「と、まぁ大雑把な説明はこんな感じだ。あとは学園で生活して慣れるだけ!分からないことがあったらいつでも聞いてくれ!それじゃあ今日は解散!」
そんな先生の声を境に、クラスメートたちはみんな騒ぎ始め、席を立った。
いいな…もう友達できてるんだ…
よしっ…
『あ、あのっ!よかったら今日一緒に学園内のカフェに…』
「あらぁどうしたの落ちこぼれちゃん。あなたみたいな役立たずとはだれとも行かないわよ。」
ぐさっ…確かに『手から少しだけ光を出す能力』だったらあんまり役に立たないけど…!
でも私治癒だし!!しかもほんとに『手から少しだけ光を出す能力』の能力の人がいたら失礼だよっ…!
「役立たずのくせに私とかイケメンに近づくんじゃねーよ」
私を睨みつけて、そんなことを小声で言ってくる。
うーん、やっぱこの子とは友だちになれないかも…
あとイケメンって…?もしかして蓮くんのこと?
色々考えてたら、突然目の前の女の子の目がハートに変わった。
え…?
「黒瀬くーん♡どうしたの?もしかして私に…」
「黙って」
「え…?」
「お前今瑠璃になんて言った?」
「えっと…」
「謝れ、今すぐ」
れ、蓮くん!?何してるの!!
『ちょっ、蓮くん!?』
「安心して。ソイツは今俺が締めてあげるから。
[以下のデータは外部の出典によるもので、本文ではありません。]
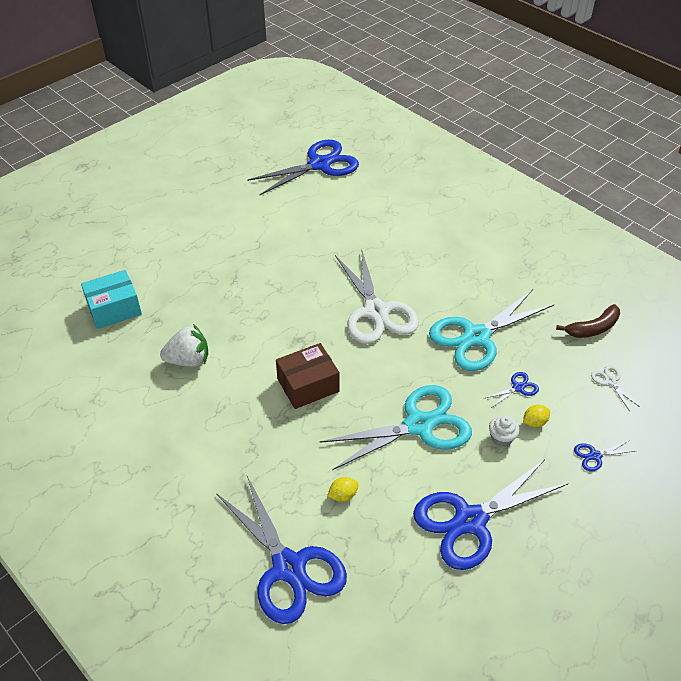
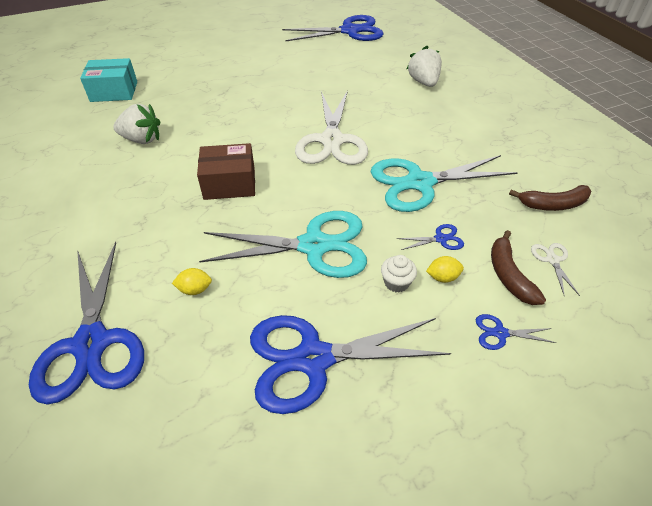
camera: 20 degrees right, 0 degrees up
none -> white strawberry [406,46,442,87]
none -> brown banana [491,230,546,305]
」
『し、締める!?物騒な言葉使わないで!?』
「あ、あのっ…!すみませんでしたっ…!」
絶賛怒りモードの蓮くんを宥めてたら、その女の子は震えながら逃げていってしまった。
なんか可哀想…怒りモードの蓮くんすっごい怖いんだよな…
『ダメだよ!女の子に物騒なこと言ったら!』
「で、でも瑠璃が…」
『めっ!!』
「…はい」
注意したらシュンってしちゃった蓮くん。なんだか大型犬みたい、、
私にはたれてる耳が見えるっ…!
『でも、助けてくれてありがとう。』
庇ってくれたのは事実だから、笑顔でお礼を伝えると、ぱあっと顔を輝かして私の手を握ってきた。
その瞬間びくっと体が反応してしまう。
「あ、ごめんっ…!」
慌てて手を離す蓮くん。
もう…そろそろ蓮くんぐらい慣れなきゃだよね…
蓮くんはすっごくいい人だから"あの人"みたいなことは絶対しないのに…
「ほんとごめんっ…瑠璃彼氏恐怖症なのに…」
『ううん!全然大丈夫だよ!私もごめんね…蓮くんがいい人なのはちゃんと分かってるから!』
「うん…困ったら絶対俺を頼って。どこにいても駆けつけるから。」
少し真剣な顔でそう言ってくる蓮くん。
改めて見るとすっごく背も伸びてかっこよくなったな…
かっこよくて頼もしい大事な大事な幼馴染。
やっぱり同じクラスで本当によかったっ!
『ありがとうっ!ふふっ…頼もしいね!』
「ほんとに!?やった!!!」
また花が咲くような満面の笑みになる蓮くん。
ふふっ、、やっぱりワンちゃんみたいだな、、
そんな、私達のやり取りを物陰に隠れて少し遠くから凝視してる人がいた。